Commentary: HSAs Gaining Popularity, Can Be Better

Published September 1, 2005

Proponents of Health Savings Accounts (HSAs) predicted they would revolutionize the health marketplace. Now, less than two years after becoming law, more than a million people own HSAs. That’s twice as many as in September 2004, according to a study released in May by the trade group America’s Health Insurance Plans.

By most accounts, HSAs are having an enormously beneficial effect on the design of health insurance in this country. Instead of an employer or insurer paying medical bills, more than one million people are managing some of their own health care dollars.

Yet despite their many advantages, health economists argue HSAs can be made even better by improving incentives and creating opportunities for the chronically ill and freedom from unnecessary regulation.

Making Incentives Better

Patients can exercise discretion for many of their health care needs, which is one of the things that attracts people to HSAs. Prescription drugs are a perfect example. Devon Herrick, a senior fellow with the National Center for Policy Analysis who has studied the prescription drug market extensively, says “patients can save a lot of money if they shop for drugs the way they shop for a loaf of bread.”

Current Law

A case in point: The annual cost of brand-name drugs for arthritic pain relief is typically $800 more than for over-the-counter substitutes, and the brand-name remedies are riskier. (Vioxx and Bextra, for example, have been removed from the market.) Since drugs affect different people differently, individual patients are in the best position to determine whether the tradeoff between cost and pain relief is worthwhile.
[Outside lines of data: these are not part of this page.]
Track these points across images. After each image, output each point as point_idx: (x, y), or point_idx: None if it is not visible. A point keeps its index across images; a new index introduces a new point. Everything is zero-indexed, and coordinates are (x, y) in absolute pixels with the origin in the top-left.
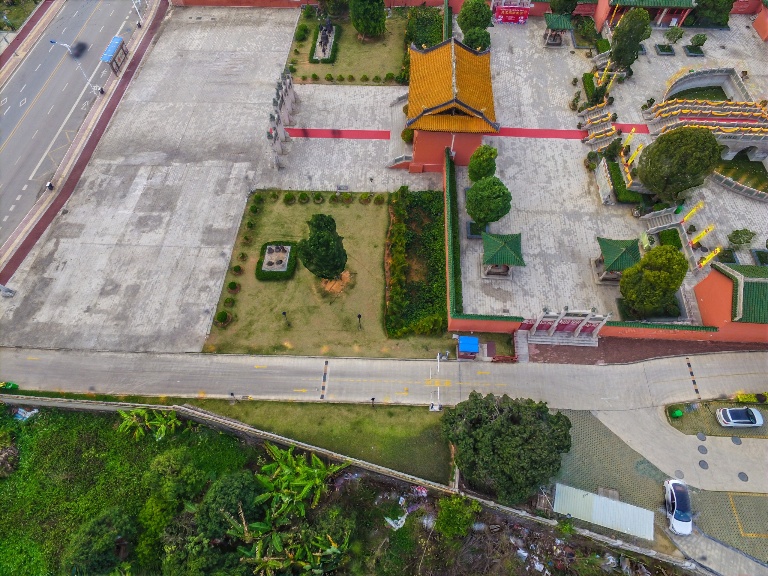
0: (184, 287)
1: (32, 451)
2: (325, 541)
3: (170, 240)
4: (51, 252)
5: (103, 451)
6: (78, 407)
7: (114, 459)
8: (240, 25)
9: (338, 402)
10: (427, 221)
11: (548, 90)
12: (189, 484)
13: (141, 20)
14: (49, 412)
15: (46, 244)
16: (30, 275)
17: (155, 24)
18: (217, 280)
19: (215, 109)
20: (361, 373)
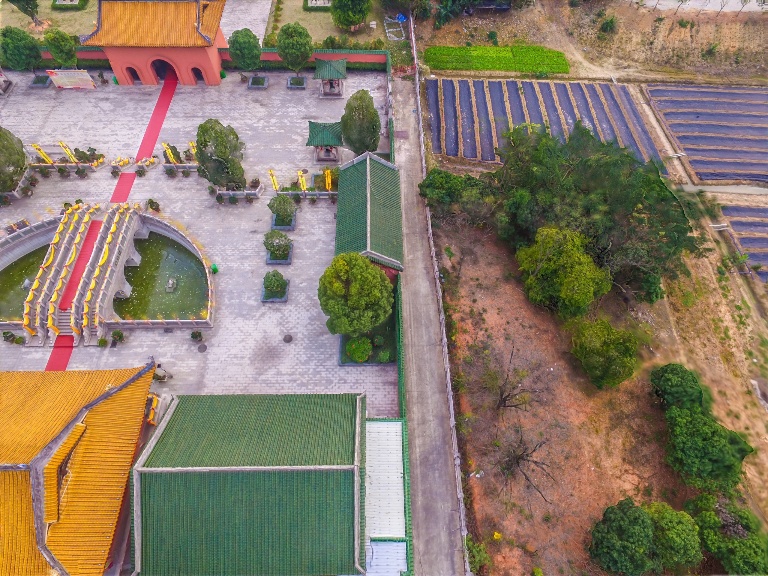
0: None
1: None
2: None
3: None
4: None
5: None
6: None
7: None
8: None
9: None
10: None
11: None
12: None
13: None
14: None
15: None
16: None
17: None
18: None
19: None
20: None
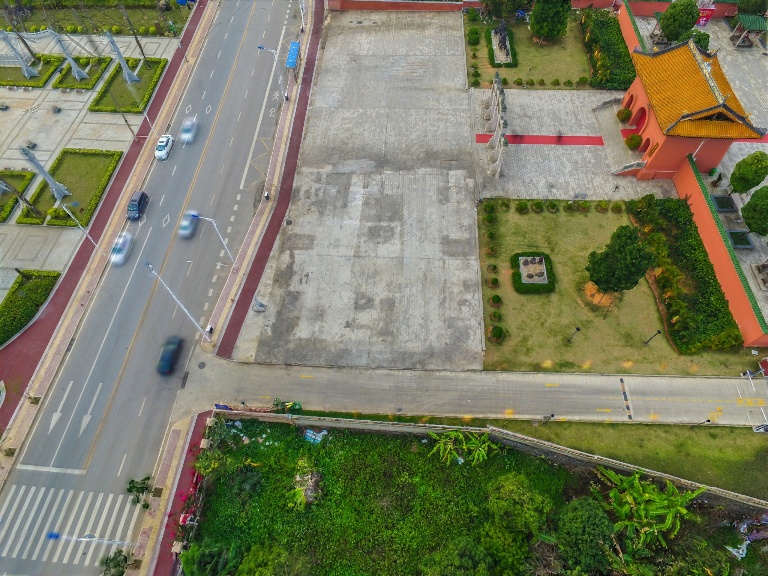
0: (441, 301)
1: (335, 475)
2: (704, 575)
3: (409, 251)
4: (289, 264)
5: (411, 475)
6: (374, 428)
7: (423, 484)
8: (405, 29)
9: (651, 423)
10: (674, 230)
11: (755, 93)
12: (544, 513)
13: (303, 25)
14: (341, 434)
15: (281, 256)
16: (275, 289)
17: (317, 29)
18: (474, 293)
19: (409, 115)
20: (663, 392)
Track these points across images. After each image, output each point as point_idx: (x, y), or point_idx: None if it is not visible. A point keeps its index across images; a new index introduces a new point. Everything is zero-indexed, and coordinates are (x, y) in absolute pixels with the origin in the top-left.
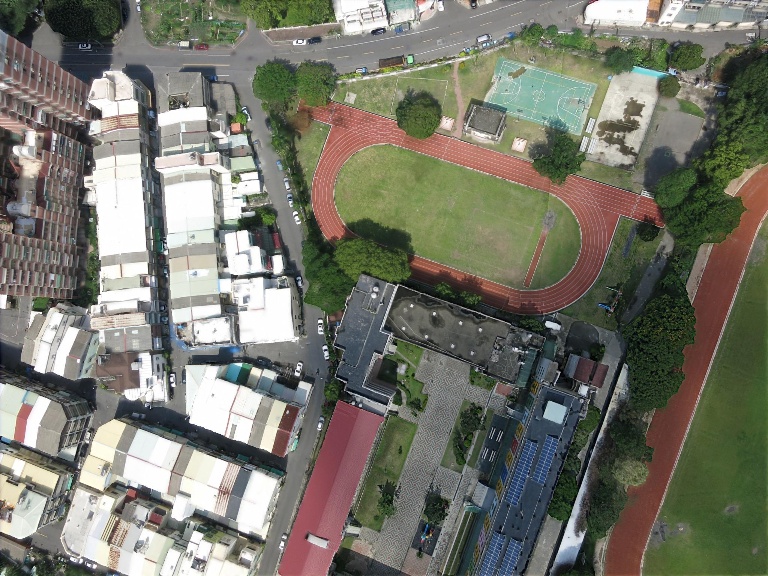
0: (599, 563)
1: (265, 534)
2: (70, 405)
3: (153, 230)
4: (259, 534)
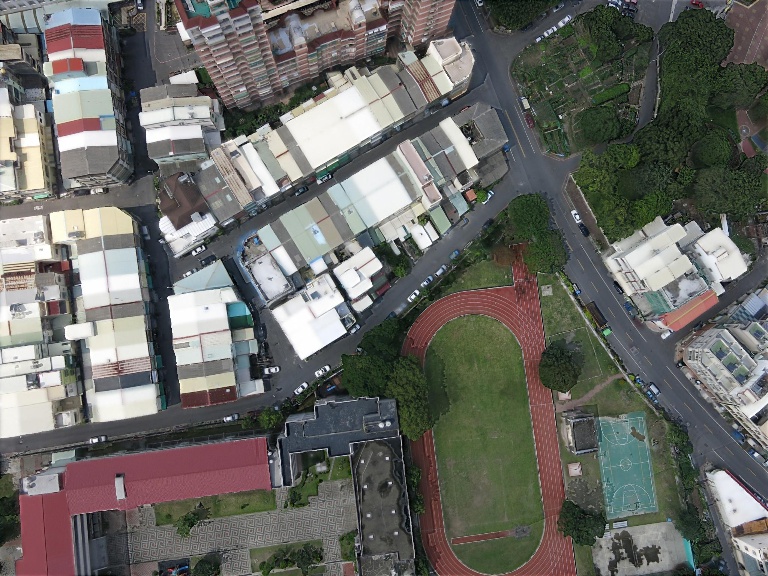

However, HSA owners are finding not all medical services are the same. A semiconscious patient on a gurney, for example, is not in a position to make choices about alternative treatments. Even if he could, discretion in this setting is typically inappropriate.

The HSA law treats all these cases the same, however. It requires a high, across-the-board deductible and requires the patient to bear the costs of purchases below the deductible amount. (See accompanying figure.) Many health economists believe a better approach would be to allow insurers to design their plans so different deductibles (and copayments) apply to different medical services. Put simply, high deductibles are best in situations where patient discretion is possible and appropriate, while low or no deductibles are better in situations where patient discretion is more difficult or inappropriate.

Managing Chronic Illness Costs

Another area where HSAs could be improved, health economists believe, is to provide financial incentives to the chronically ill to control costs. The chronically ill are responsible for an enormous amount of health care spending. Almost half of all health care dollars are spent on patients with one of five chronic conditions: asthma, diabetes, heart disease, hypertension, and mood disorders.

Treatments for the chronically ill are usually repetitive, requiring the same procedures, visits, and/or medicines, week after week, year after year. Consequently, cost-saving discoveries by these patients are not one-time events. Rather, they pay off indefinitely and could be financially very rewarding to a patient who must pay these costs out of pocket.

Numerous studies have found the chronically ill can reduce costs and improve quality by managing their own care. But health care management is difficult and time-consuming. So patients should reap health rewards and financial rewards from making better decisions. One suggestion is to allow insurers to create versatile HSAs for patients with chronic conditions, adjusting the accounts’ funding to fit specific circumstances.

Reducing Unnecessary Regulation

Overall, proponents of HSAs believe the accounts could be improved and become the dominant form of health insurance if Congress simply stepped aside and allowed the market to make many of the design decisions. As proof, they point to the experience of South Africa.

HSAs (called Medical Savings Accounts) emerged in the 1990s in Nelson Mandela’s South Africa. Since the government never passed a law dictating an HSA design, the plans developed in a relatively free market. Today, HSAs have captured more than half the market for private health insurance there.

“Not only have MSA plans proved popular, they have also developed in ways that are better designed to meet customer needs than in the U.S.,” notes Shaun Matisonn, executive vice president at Discovery Health, a South African insurance company.

In the United States, however, Congress has capped HSA contributions and required that HSAs be linked to high-deductible plans. HSAs could flourish if Congress would allow unlimited contributions to HSAs and permit such accounts to wrap around third-party insurance–paying for any expense the insurance plan does not pay.

John C. Goodman ([email protected]) is president of the National Center for Policy Analysis.